Milky way’s centre: Astronomers reveal first image of black hole

By AFP, Paris

An international team of astronomers yesterday unveiled the first image of a supermassive black hole at the centre of our own Milky Way galaxy -- a cosmic body known as Sagittarius A*.

The image -- produced by a global team of scientists known as the Event Horizon Telescope (EHT) Collaboration -- is the first, direct visual confirmation of the presence of this invisible object, and comes three years after the very first image of a black hole from a distant galaxy.

"It's very exciting to show you today this best-ever image" of Sagittarius A*, EHT project director Huib van Langevelde told a press conference in Garching, Germany.
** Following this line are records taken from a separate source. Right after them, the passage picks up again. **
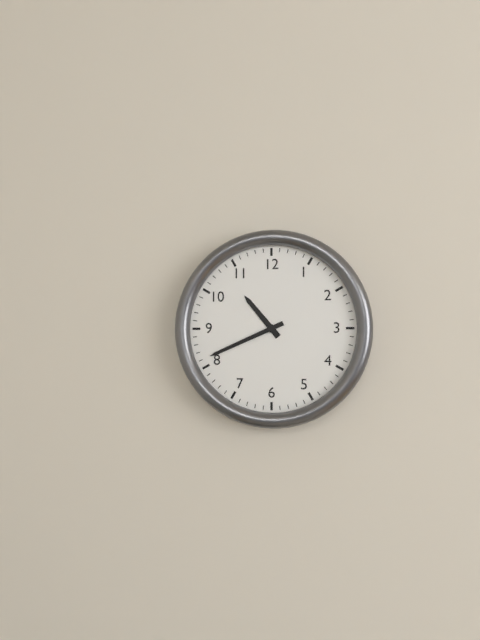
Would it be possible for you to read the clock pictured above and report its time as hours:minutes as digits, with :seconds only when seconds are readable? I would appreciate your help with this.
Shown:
10:41
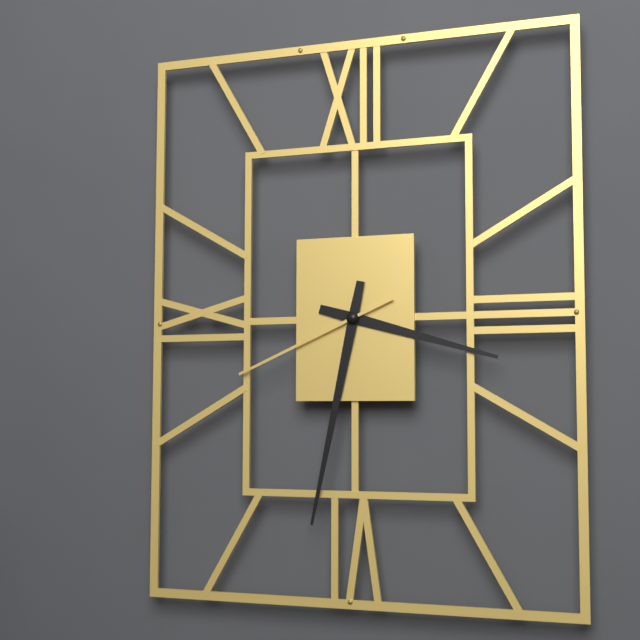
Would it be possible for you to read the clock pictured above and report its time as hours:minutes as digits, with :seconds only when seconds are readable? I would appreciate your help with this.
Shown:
3:32:41
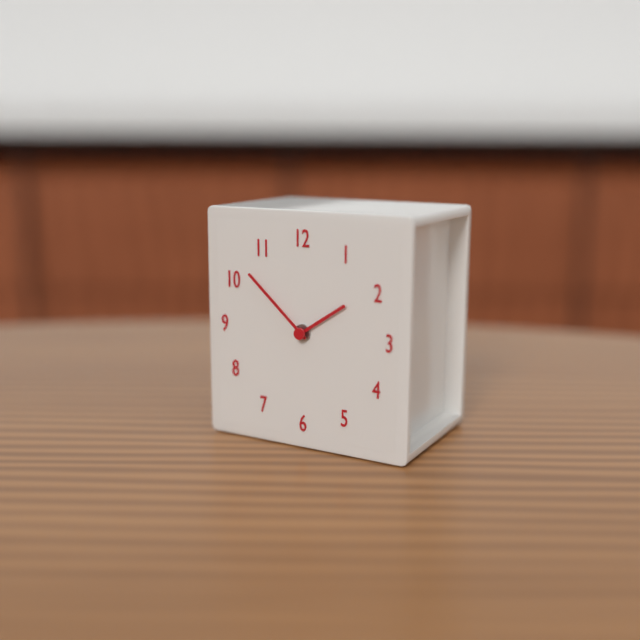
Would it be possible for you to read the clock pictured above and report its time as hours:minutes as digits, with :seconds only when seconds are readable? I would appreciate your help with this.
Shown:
1:52
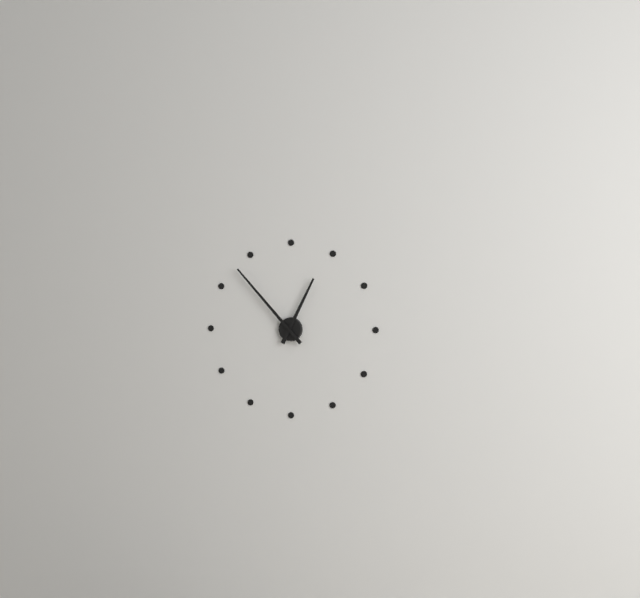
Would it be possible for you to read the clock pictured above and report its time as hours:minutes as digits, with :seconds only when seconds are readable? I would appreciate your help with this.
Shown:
12:53
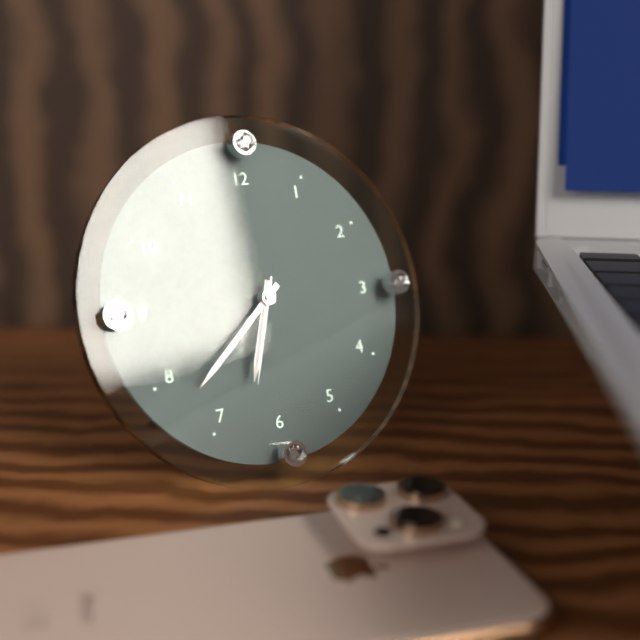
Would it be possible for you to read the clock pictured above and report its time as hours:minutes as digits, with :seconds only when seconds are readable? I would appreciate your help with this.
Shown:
6:38:33
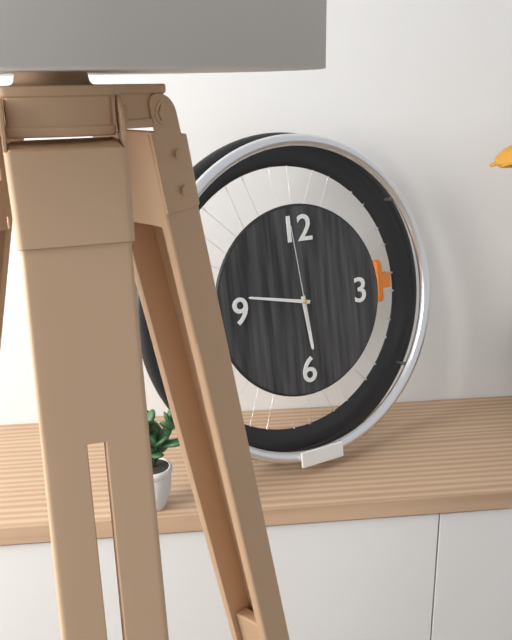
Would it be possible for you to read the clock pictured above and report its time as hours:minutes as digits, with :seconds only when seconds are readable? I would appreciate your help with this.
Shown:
5:47:59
Black holes are regions of space where the pull of gravity is so intense that nothing can escape, including light.

The image thus depicts not the black hole itself, because it is completely dark, but the glowing gas that encircles the phenomenon -- which is four million times more massive than our Sun -- in a bright ring of bending light.

"These unprecedented observations have greatly improved our understanding of what happens at the very centre of our galaxy," said EHT project scientist Geoffrey Bower, of Taiwan's Academia Sinica.

Bower also said in a statement provided by the French National Centre for Scientific Research (CNRS) that the observations had offered "new insights on how these giant black holes interact with their surroundings".

The results are published in The Astrophysical Journal Letters.

Sagittarius A* -- abbreviated to Sgr A*, which is pronounced "sadge-ay-star" -- owes its name to its detection in the direction of the constellation Sagittarius.

Its existence has been assumed since 1974, with the detection of an unusual radio source at the centre of the galaxy.